● **Texto fornecido**:
◆ ◆ ◆ ◆
936 pontes, viadutos e túneis em estado de conservação abaixo do satisfatório, segundo Tribunal de Contas
O estado de conservação de 936 das infraestruturas sob a alçada da Infraestruturas de Portugal (IP) é “inferior a regular” ou não está classificado, concluiu o Tribunal de Contas (TdC) numa auditoria hoje divulgada.
A entidade levou a cabo uma Auditoria à Operacionalidade de Infraestruturas e Transportes em que analisou a execução do Plano Estratégico dos Transportes e Infraestruturas (PETI3+ 2014-2020) e a gestão do risco de inoperacionalidade de infraestruturas de transportes.
Nesta análise, o TdC diz que existe um “risco material” nesta área, tendo em conta que o “conjunto das 7.608 obras de arte [como pontes, viadutos ou túneis] em exploração sob jurisdição direta da IP” não abrange “infraestruturas de transportes sob gestão de outras entidades públicas ou objeto de concessão, cujo risco de inoperacionalidade importa conhecer”.
A entidade alerta para o facto de “o estado de conservação de 936 das obras de arte (12%) ser inferior a regular (satisfatório) para 779 obras ou não estar classificado (ainda não estar inspecionado) para 157 obras”.
O TdC realça ainda que o estado de condição dos ativos é “inferior a satisfatório em 33% da ferrovia e 18% da rodovia, com destaque para 62% da via férrea, em que 15% é avaliada com estado insatisfatório (necessita de investimento)”.
Esta auditoria “revelou a materialidade financeira do investimento previsto no PETI3+ que faltava realizar em 31/12/2018, face à taxa de execução financeira reportada na CGE [Conta Geral do Estado] de 2018 (13%) e à previsão de investimento total (6.456 milhões de euros) reportada pelo Governo em 12/01/2019 (já sem o défice de financiamento original de 1.428 milhões de euros), após quatro dos seis anos previstos para executar esse plano”.
◆ ◆ ◆ ◆
● **Dados fornecidos**:

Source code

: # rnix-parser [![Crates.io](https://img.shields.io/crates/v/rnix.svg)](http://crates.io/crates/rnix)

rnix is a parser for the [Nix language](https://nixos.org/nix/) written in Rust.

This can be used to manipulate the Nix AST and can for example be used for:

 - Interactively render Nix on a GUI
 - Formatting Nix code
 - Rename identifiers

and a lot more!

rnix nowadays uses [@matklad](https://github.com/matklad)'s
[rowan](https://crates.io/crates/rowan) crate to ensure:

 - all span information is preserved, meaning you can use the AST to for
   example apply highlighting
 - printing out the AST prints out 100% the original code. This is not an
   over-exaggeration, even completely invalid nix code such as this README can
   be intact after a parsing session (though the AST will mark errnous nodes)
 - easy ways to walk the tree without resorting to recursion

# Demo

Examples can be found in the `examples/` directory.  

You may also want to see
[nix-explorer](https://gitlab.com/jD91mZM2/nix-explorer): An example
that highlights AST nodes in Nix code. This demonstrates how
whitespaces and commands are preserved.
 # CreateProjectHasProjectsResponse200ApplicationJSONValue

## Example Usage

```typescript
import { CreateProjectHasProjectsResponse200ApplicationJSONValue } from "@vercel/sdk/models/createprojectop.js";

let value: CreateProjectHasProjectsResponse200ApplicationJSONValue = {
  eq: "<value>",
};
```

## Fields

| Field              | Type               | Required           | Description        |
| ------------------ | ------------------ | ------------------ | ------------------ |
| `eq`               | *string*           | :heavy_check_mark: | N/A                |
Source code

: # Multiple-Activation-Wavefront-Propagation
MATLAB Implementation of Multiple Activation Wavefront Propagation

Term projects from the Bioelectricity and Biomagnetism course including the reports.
◆ ◆ ◆ ◆
● **Instrução**: Pode editar o texto sobre a auditoria às pontes, começando em "936 pontes, viadutos" e terminando em "infraestruturas de transportes.", substituindo "Tribunal de Contas" por "TdC"? Os dados não têm qualquer papel aqui.

● **Resposta**:
936 pontes, viadutos e túneis em estado de conservação abaixo do satisfatório, segundo TdC
O estado de conservação de 936 das infraestruturas sob a alçada da Infraestruturas de Portugal (IP) é “inferior a regular” ou não está classificado, concluiu o TdC (TdC) numa auditoria hoje divulgada.
A entidade levou a cabo uma Auditoria à Operacionalidade de Infraestruturas e Transportes em que analisou a execução do Plano Estratégico dos Transportes e Infraestruturas (PETI3+ 2014-2020) e a gestão do risco de inoperacionalidade de infraestruturas de transportes.